• **EXERCISE GOAL**
Below are records that hold pictures; write out only the lines from their start through the line with "Noviembre! Será una", exactly, and drop the pictures.

━━ EXTRACTED INFORMATION

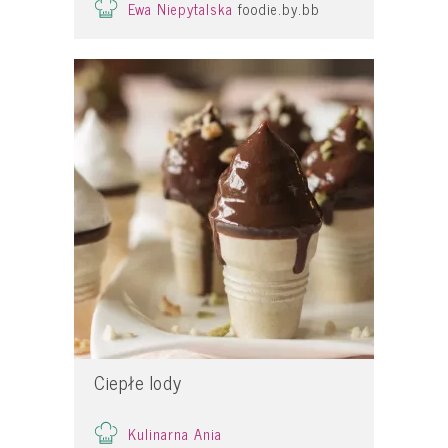
Ewa Niepytalska
foodie.by.bb
Ciepłe lody
Kulinarna Ania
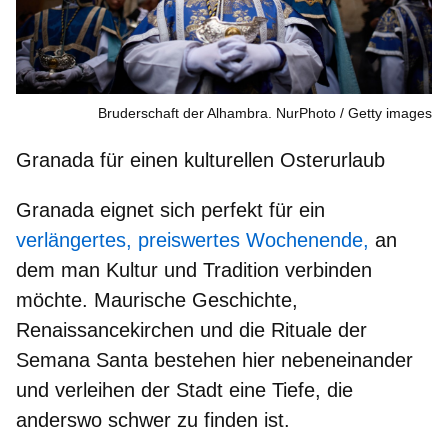
Bruderschaft der Alhambra. NurPhoto
Getty images
Granada für einen kulturellen Osterurlaub
Granada eignet sich perfekt für ein
verlängertes, preiswertes Wochenende,
an
dem man Kultur und Tradition verbinden
möchte.
Maurische Geschichte,
Renaissancekirchen
und die
Rituale der
Semana Santa
bestehen hier nebeneinander
und verleihen der Stadt eine Tiefe, die
anderswo schwer zu finden ist.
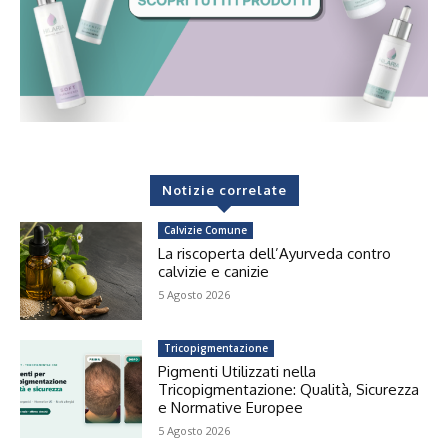
Notizie correlate
Calvizie Comune
La riscoperta dell’Ayurveda contro
calvizie e canizie
5 Agosto 2026
Tricopigmentazione
Pigmenti Utilizzati nella
Tricopigmentazione: Qualità, Sicurezza
e Normative Europee
5 Agosto 2026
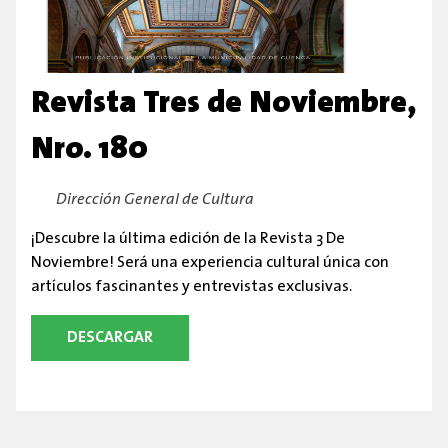
Revista Tres de Noviembre,
Nro. 180
By:
Dirección General de Cultura
¡Descubre la última edición de la Revista 3 De
Noviembre! Será una experiencia cultural única con
artículos fascinantes y entrevistas exclusivas.
DESCARGAR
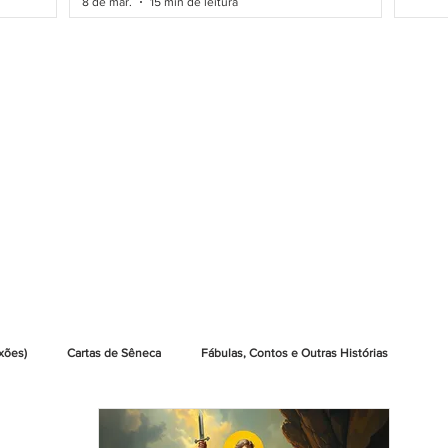
8 de mar.
15 min de leitura
xões)
Cartas de Sêneca
Fábulas, Contos e Outras Histórias
Leia Livros Grátis
Indicações de Leituras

━━━━

• **RESPONSE TO THE TASK**
Ewa Niepytalska
foodie.by.bb
Ciepłe lody
Kulinarna Ania
Bruderschaft der Alhambra. NurPhoto
Getty images
Granada für einen kulturellen Osterurlaub
Granada eignet sich perfekt für ein
verlängertes, preiswertes Wochenende,
an
dem man Kultur und Tradition verbinden
möchte.
Maurische Geschichte,
Renaissancekirchen
und die
Rituale der
Semana Santa
bestehen hier nebeneinander
und verleihen der Stadt eine Tiefe, die
anderswo schwer zu finden ist.
Notizie correlate
Calvizie Comune
La riscoperta dell’Ayurveda contro
calvizie e canizie
5 Agosto 2026
Tricopigmentazione
Pigmenti Utilizzati nella
Tricopigmentazione: Qualità, Sicurezza
e Normative Europee
5 Agosto 2026
Revista Tres de Noviembre,
Nro. 180
By:
Dirección General de Cultura
¡Descubre la última edición de la Revista 3 De
Noviembre! Será una experiencia cultural única con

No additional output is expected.